# Objective:
Can you render the stretch from the line containing "collector number: 1202" through the end of the items as a two-column CSV with the headers field and value, one row per item, each entry in its own quoted field with line breaks turned into spaces? Leave the pictures out.

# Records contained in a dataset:

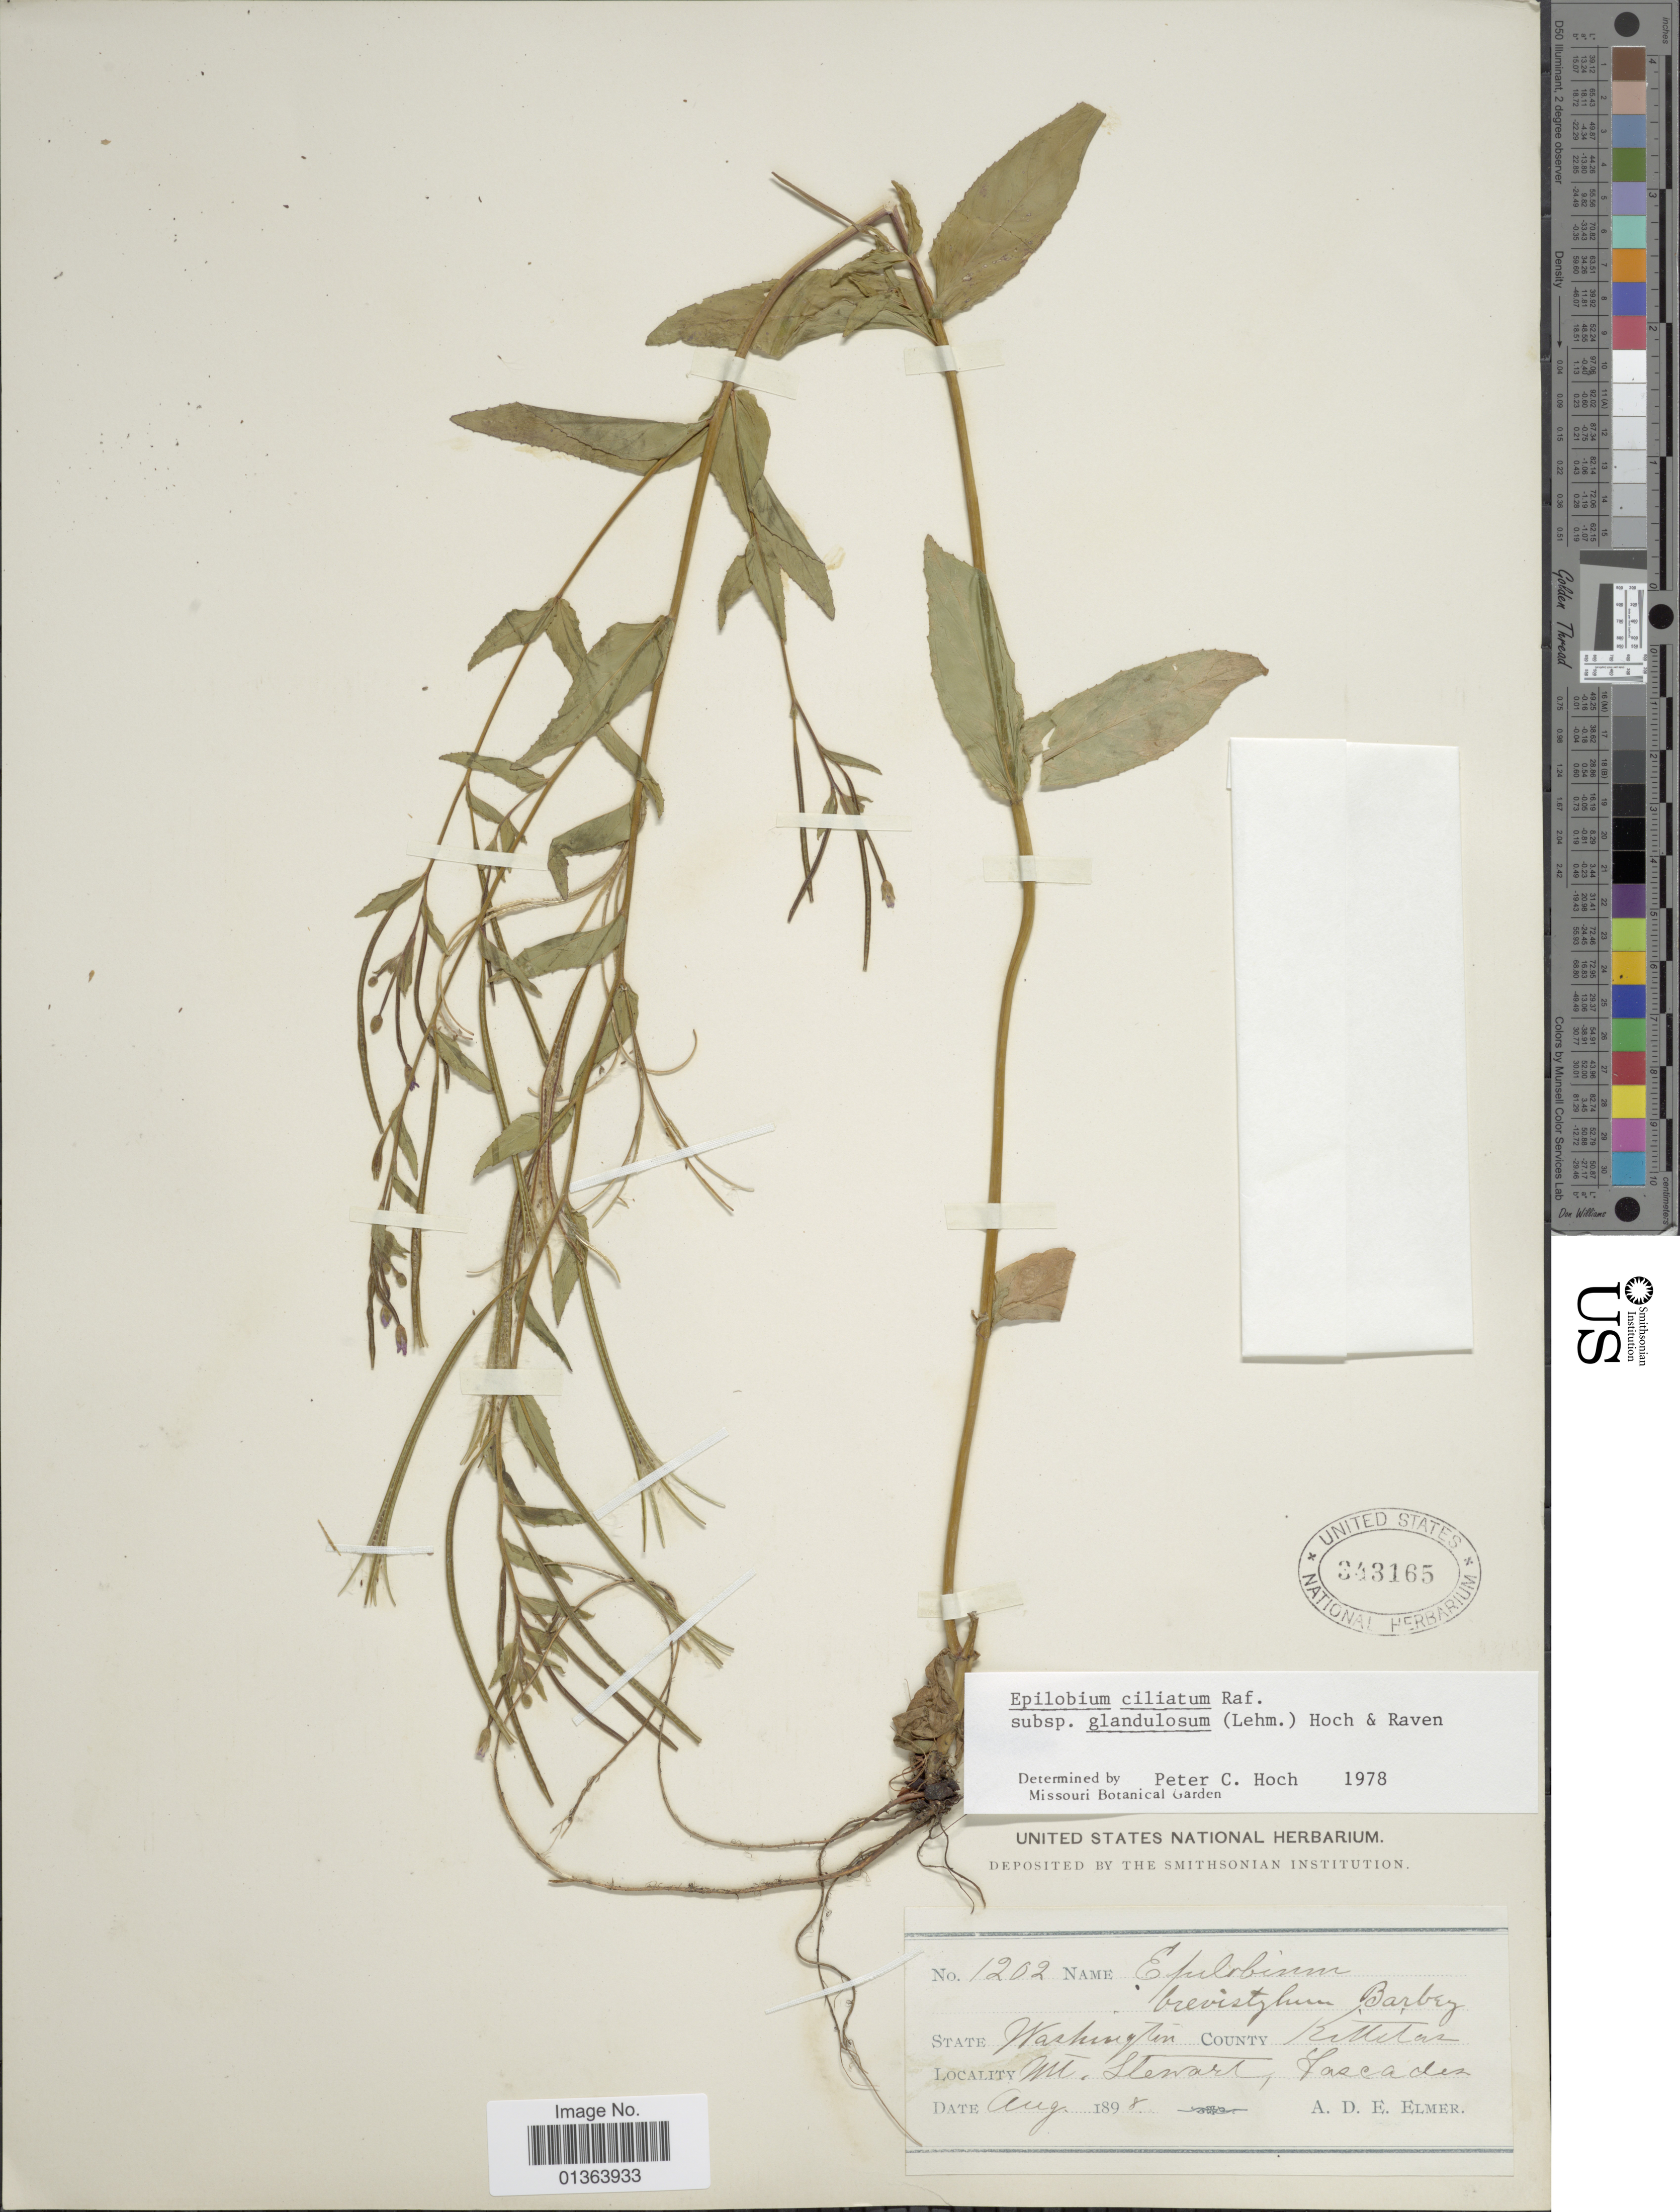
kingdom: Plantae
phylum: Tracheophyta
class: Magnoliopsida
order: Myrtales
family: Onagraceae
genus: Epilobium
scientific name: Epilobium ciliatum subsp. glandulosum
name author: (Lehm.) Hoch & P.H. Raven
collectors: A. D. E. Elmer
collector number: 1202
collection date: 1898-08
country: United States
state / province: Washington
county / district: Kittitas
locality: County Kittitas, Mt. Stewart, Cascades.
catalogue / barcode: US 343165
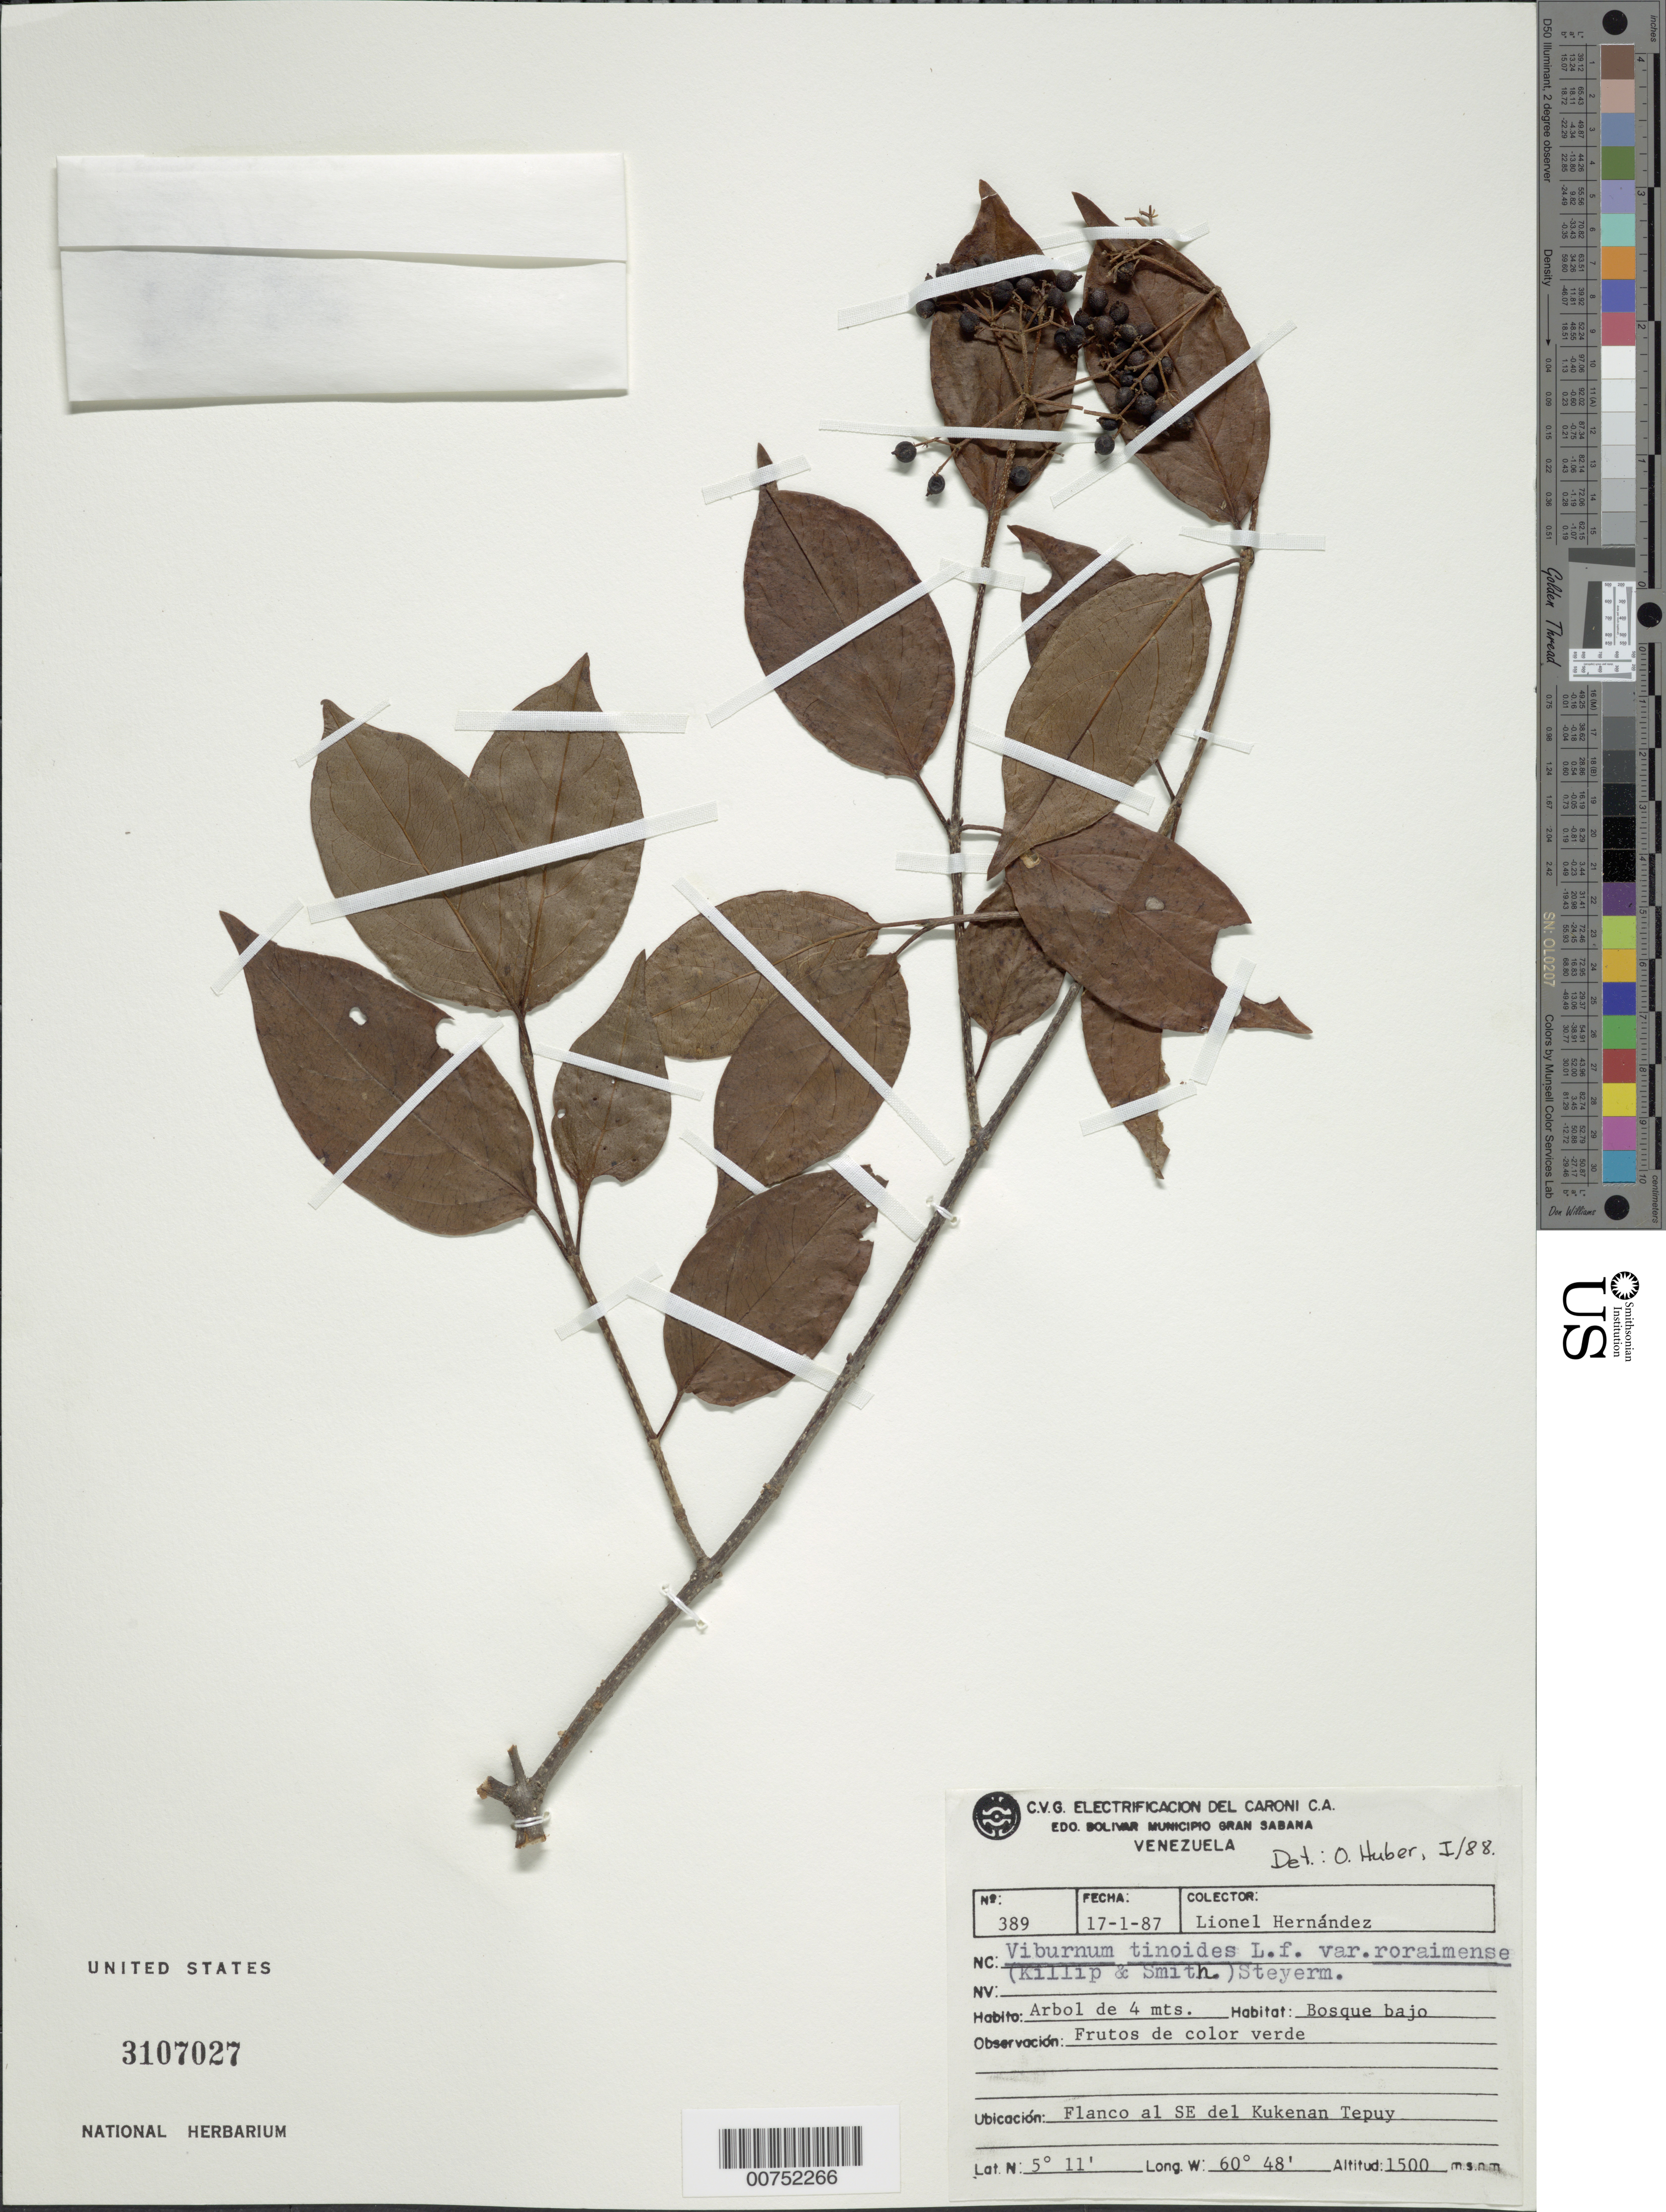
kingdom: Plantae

# Correct answer:
field,value
"collector number:","1202"
"collection date:","1898-08"
"country:","United States"
"state / province:","Washington"
"county / district:","Kittitas"
"locality:","County Kittitas, Mt. Stewart, Cascades."
"catalogue / barcode:","US 343165"
"kingdom:","Plantae"